House Speaker Nancy Pelosi: "The Bush Administration’s eight long years of failed deregulation policies"

House Democratic Leader Steny Hoyer: "A stark failure of the economy and this administration’s laissez faire, take the referee off the field, let anyone do whatever they want to do and everything will be fine"


As the Heritage Foundation puts it though, "The problem with the Democrats' 'deregulation did it' meme is that it didn’t happen – deregulation that is."


Although nowhere near being a socialist "command economy", the United States economy is quite heavily regulated, and a lot of new regulations have been put into place under the Bush administration, like Sarbanes Oxley.

Which is not to say that Bush has deregulated some things, but even far-left Democratic senators like Chuck Schumer have been pro-deregulation in recent times.


Furthermore, government interference with the economy shares a large share of the blame for the mess we are in.

I've stumbled across a number of solid articles that correct the record on this dubious "deregulation caused this" claim, which I think are worth sharing:


First, an editorial titled Is Capitalism Dead? explains the (well intentioned) role the government played in ultimately bringing down the housing market. It begins:


Is this the end of American capitalism?
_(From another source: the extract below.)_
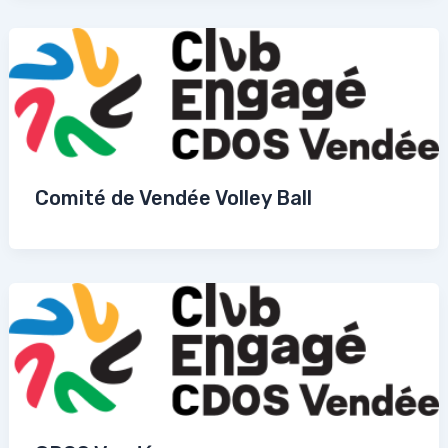
Comité de Vendée Volley Ball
As financial panic spread across the globe and governments scrambled to contain the damage, reality seemed to announce the doom of U.S.-style free markets and President Bush's ideology. But this is wrong in two ways. The deregulation of U.S. financial markets did not reflect only the narrow ideology of a particular party or administration. And the problem with the U.S. economy, more than lack of regulation, has been government's failure to control systemic risks that government itself helped to create. We are not witnessing a crisis of the free market but a crisis of distorted markets.


A Union-Tribute editorial expands on this, beginning with "The mismanagement of Fannie Mae and Freddie Mac is no orphan. It has many fathers, and deregulation of financial markets isn't one of them." and concluding "Appallingly, some Democrats still claim that deregulation fomented by Republicans and greedy investors caused the meltdown. Never mind that the policy of spreading homeownership around to folks who couldn't afford it will cost millions their homes and taxpayers an extra $700 billion."

Finally, I think Don Bourdeaux makes the case extremely well in a letter he sent to the Washington Times:


Your equating George W. Bush with FDR is spot-on ("Franklin Delano Bush," October 20). Both presidents recklessly increased government's role in the economy - a move that proved (in FDR's case) and will prove (in Bush's case) to do nothing but saturate the economy with such uncertainty as to frighten away entrepreneurs and investors.

But popular history will almost surely remember Bush, not as a second FDR, but as a second Herbert Hoover. The myth will be made that Bush was a staunch free-marketeer who was succeeded in the Oval Office by a charismatic saint whose hyperactive interventions saved the economy (even though precious little evidence of economic salvation will appear in the data). History will forget Bush's interventions just as it has forgotten Hoover's - as it has forgotten that Hoover signed the largest tariff hike in U.S. history; as it has forgotten that Hoover tried to create jobs by deporting hundreds of thousands of Mexicans; as it has forgotten that Hoover signed the Emergency Relief and Construction Act, the Federal Home Loan Bank Act, and created the Reconstruction Finance Corporation; as it has forgotten that, with the Revenue Act of 1932, Hoover raised the top marginal tax rate on personal incomes from 25 percent to 63 percent (in addition to raising the corporate-tax rate).

History will repeat itself, blaming capitalism for a problem caused and intensified by government interventions.


Update: Amity Shlaes responds to a critic, and expands on the forgotten history mentioned by Don Boudreaux.